Born in Umlazi south-west of Durban, Wanda said she always had a passion for food and cooking. From around the age of seven, she was already whipping up sumptuous breakfasts for her family but had never considered cooking as a career.
After matriculating she embarked on an LLB degree from the University of KwaZulu Natal.
But after four years spent learning all about the principles of law, Wanda realised her heart just wasn’t in it, and that she’d rather be running around a kitchen than a courtroom.
She enrolled at the Capsicum Culinary Studio for a three-year Food Safety and Culinary Arts Diploma.
Here’s one of her reimagined African dishes that you can try at home.
Serves: 2
Ingredients
300g tripe
1 tbsp salt
300g carrots, chopped
350g shallots, chopped
3 mixed peppers
20g thyme
20g rosemary
1 litre of chicken stock
500 ml warm water
Salt and pepper
500g butter
1 cup samp
250g chicken breast
1 bunch spinach
100g Mozzarella cheese
500ml sunflower oil
1 cup cream
95g Parmesan cheese
Method
Clean and salt the tripe. Roughly chop the carrots, shallot, peppers, and herbs and place them in a pot over medium heat and allow them to sweat (Do not use any oil as it allows the ingredients to release all their natural flavours).
Add the tripe, half the stock and warm water.
Add salt and pepper and cook until the tripe is cooked and very soft.

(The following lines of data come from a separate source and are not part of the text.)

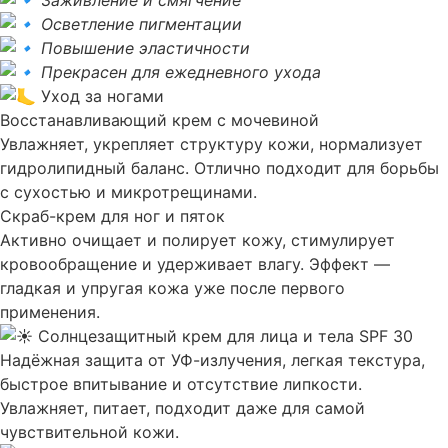
Заживление и смягчение
Осветление пигментации
Повышение эластичности
Прекрасен для ежедневного ухода
Уход за ногами
Восстанавливающий крем с мочевиной
Увлажняет, укрепляет структуру кожи, нормализует
гидролипидный баланс. Отлично подходит для борьбы
с сухостью и микротрещинами.
Скраб-крем для ног и пяток
Активно очищает и полирует кожу, стимулирует
кровообращение и удерживает влагу. Эффект —
гладкая и упругая кожа уже после первого
применения.
Солнцезащитный крем для лица и тела SPF 30
Надёжная защита от УФ-излучения, легкая текстура,
быстрое впитывание и отсутствие липкости.
Увлажняет, питает, подходит даже для самой
чувствительной кожи.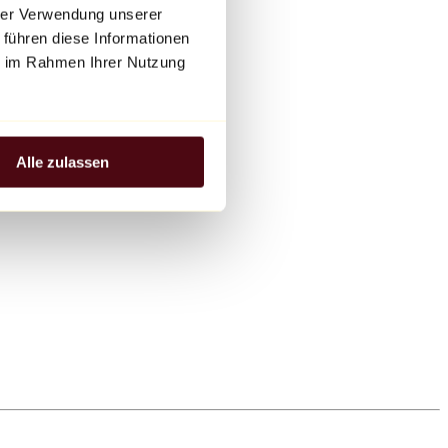
hrer Verwendung unserer
 führen diese Informationen
ie im Rahmen Ihrer Nutzung
Alle zulassen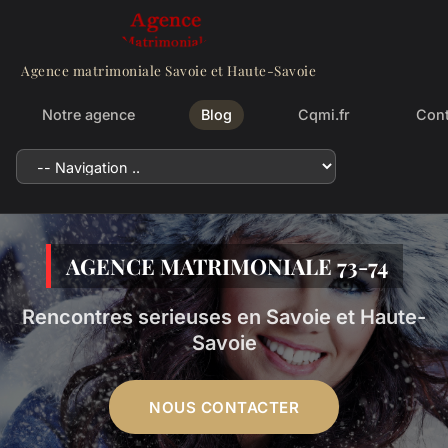
Agence matrimoniale Savoie et Haute-Savoie
Notre agence
Blog
Cqmi.fr
Cont
AGENCE
M
ATRIMONIALE 73-74
Rencontres serieuses en Savoie et Haute-
Savoie
NOUS CONTACTER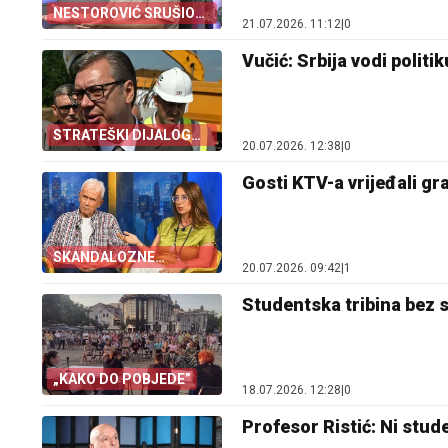
NESTOROVIĆ SRUŠIO
21.07.2026. 11:12
|
0
BLOKADERSKE
RAČUNICE
Vučić: Srbija vodi polit
STRATEŠKI DIJALOG
20.07.2026. 12:38
|
0
SA AMERIKOM
Gosti KTV-a vrijeđali gr
SKANDALOZNE
20.07.2026. 09:42
|
1
PORUKE SA KTV-A
Studentska tribina bez 
„KAKO DO POBJEDE”
18.07.2026. 12:28
|
0
Profesor Ristić: Ni stude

In a separate pot add the butter and 250ml stock; heat over medium flame then add the samp.
Keep stirring, and slowly add the remaining stock as the samp softens and the liquid evaporates.
Meanwhile, slice the chicken breast horizontally, but not all the way through, and flatten it as much as possible without tearing.

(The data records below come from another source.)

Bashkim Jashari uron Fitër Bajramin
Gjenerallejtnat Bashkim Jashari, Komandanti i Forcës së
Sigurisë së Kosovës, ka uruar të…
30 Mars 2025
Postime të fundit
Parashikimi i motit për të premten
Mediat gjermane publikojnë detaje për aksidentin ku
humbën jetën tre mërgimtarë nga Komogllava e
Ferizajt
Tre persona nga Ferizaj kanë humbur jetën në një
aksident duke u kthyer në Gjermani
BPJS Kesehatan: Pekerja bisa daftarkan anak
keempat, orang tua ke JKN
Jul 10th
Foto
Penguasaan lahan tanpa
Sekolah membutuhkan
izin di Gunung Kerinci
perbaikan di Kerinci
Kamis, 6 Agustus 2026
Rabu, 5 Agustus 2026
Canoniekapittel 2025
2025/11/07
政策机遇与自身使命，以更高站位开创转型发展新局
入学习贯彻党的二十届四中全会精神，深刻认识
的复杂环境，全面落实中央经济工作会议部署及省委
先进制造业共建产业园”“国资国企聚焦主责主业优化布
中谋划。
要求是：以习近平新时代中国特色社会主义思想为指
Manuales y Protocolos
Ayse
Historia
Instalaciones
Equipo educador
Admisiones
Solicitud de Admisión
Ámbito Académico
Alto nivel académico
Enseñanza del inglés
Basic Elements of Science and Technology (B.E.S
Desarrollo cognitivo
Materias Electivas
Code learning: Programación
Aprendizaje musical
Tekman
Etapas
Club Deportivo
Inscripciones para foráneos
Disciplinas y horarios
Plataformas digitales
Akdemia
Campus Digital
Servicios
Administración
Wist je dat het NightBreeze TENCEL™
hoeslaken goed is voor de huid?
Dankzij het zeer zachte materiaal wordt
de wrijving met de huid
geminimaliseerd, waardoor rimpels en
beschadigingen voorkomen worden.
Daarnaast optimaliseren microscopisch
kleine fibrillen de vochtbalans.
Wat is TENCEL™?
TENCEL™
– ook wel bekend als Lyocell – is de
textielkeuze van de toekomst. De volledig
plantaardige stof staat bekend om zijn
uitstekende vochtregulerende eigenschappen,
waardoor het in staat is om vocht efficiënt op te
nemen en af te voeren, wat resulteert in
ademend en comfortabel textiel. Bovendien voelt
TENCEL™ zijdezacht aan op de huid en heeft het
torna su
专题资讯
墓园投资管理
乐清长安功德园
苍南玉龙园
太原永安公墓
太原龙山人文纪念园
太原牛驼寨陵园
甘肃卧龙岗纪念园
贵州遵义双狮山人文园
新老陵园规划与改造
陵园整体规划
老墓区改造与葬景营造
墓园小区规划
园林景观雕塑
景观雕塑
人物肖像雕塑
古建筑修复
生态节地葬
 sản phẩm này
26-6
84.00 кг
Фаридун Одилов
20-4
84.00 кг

Steam the spinach until wilted, season and spread half of it on the flattened chicken.
Add thin slices of Mozzarella on top of the spinach, roll it up, wrap tightly in cling film, and refrigerate until ready to cook.
While still in the cling film (to help keep its shape while cooking), place the rolled-up chicken in a pot of salted water and boil.
Next, lay out the tripe, remove the cooked chicken from the pot, cut off the cling wrap, and place the chicken on top of the tripe.
Roll up the tripe so the chicken fits snugly inside and creates a roulade.
Deep fry the roulade until the tripe is crispy. Reduce the stock that the tripe cooked in for use as a sauce.
Add the rest of the wilted spinach to the samp, along with the cream and Parmesan cheese to make it more luxurious.
To serve: Cut the roulade in half and plate each half on a bed of creamy African risotto and finish off with a drizzle of the sauce.